Tesla allegedly markets its Autopilot and Full Self-Driving features as technology that will make the vehicles autonomous, but the class action lawsuit alleges the vehicles did not and cannot operate as self-driving vehicles.

The Tesla Full Self-Driving lawsuit includes:

"All persons who, from January 1, 2016, to the present (the 'Class Period'), purchased or leased from Tesla, Inc. (or any entity it directly or indirectly owns or controls, including Tesla Lease Trust and Tesla Finance LLC) a new Tesla vehicle with 'Autopilot,' 'Enhanced Autopilot,' or 'Full Self-Driving Capability.'"

The Tesla Full Self-Driving class action lawsuit was filed after the California Department of Motor Vehicles alleged there were problems with Tesla's marketing materials for its vehicles.

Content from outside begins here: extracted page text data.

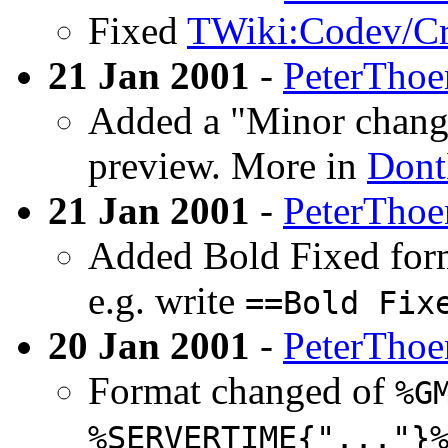
Fixed
TWiki:Codev/Cr
21 Jan 2001
-
PeterThoe
Added a "Minor change
preview. More in
Dont
21 Jan 2001
-
PeterThoe
Added Bold Fixed form
e.g. write
==Bold Fix
20 Jan 2001
-
PeterThoe
Format changed of
%G
%SERVERTIME{"..."}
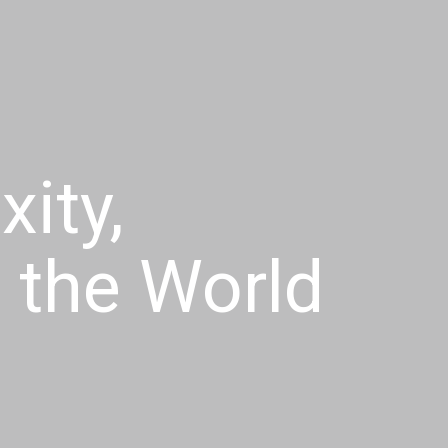
ity,
f the World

The DMV said it had issues with Tesla's advertising regarding Autopilot and Full Self-Driving Capability and how those terms were used to sell vehicles.

The California DMV referenced this statement from Tesla:

"The system is designed to be able to conduct short and long-distance trips with no action required by the person in the driver’s seat."

California also saw problems with this claim:

"From Home – All you will need to do is get in and tell your car where to go. If you don’t say anything, your car will look at your calendar and take you there as the assumed destination. Your Tesla will figure out the optimal route, navigating urban streets, complex intersections and freeways."

And once a vehicle reached its destination:

"When you arrive at your destination, simply step out at the entrance and your car will enter park seek mode, automatically search for a spot and park itself. A tap on your phone summons it back to you."

The class action lawsuit contends those self-driving descriptions represent the vehicles as autonomous when they aren't.

Florida plaintiff Christopher Mallow filed the lawsuit after he purchased a new 2020 Model 3 Tesla Performance Edition in November 2019 and paid an additional $7,000 for the “Full Self-Driving Capability” option.

According to the plaintiff, Tesla has continually made deceptive and misleading statements about the capabilities of Autopilot and Full Self-Driving, especially on its website.

The plaintiff alleges customers have not received vehicles capable of “full self-driving in almost all circumstances," and that could “conduct short and long distance trips with no action required by the person in the driver's seat” and with a “probability of safety at least twice as good as the average human driver.”

The Tesla Full Self-Driving lawsuit was filed in the U.S. District Court for the Northern District of California: Christopher Mallow v. Tesla, Inc., et al.

The plaintiff is represented by Casey Gerry Schenk Francavilla Blatt & Penfield.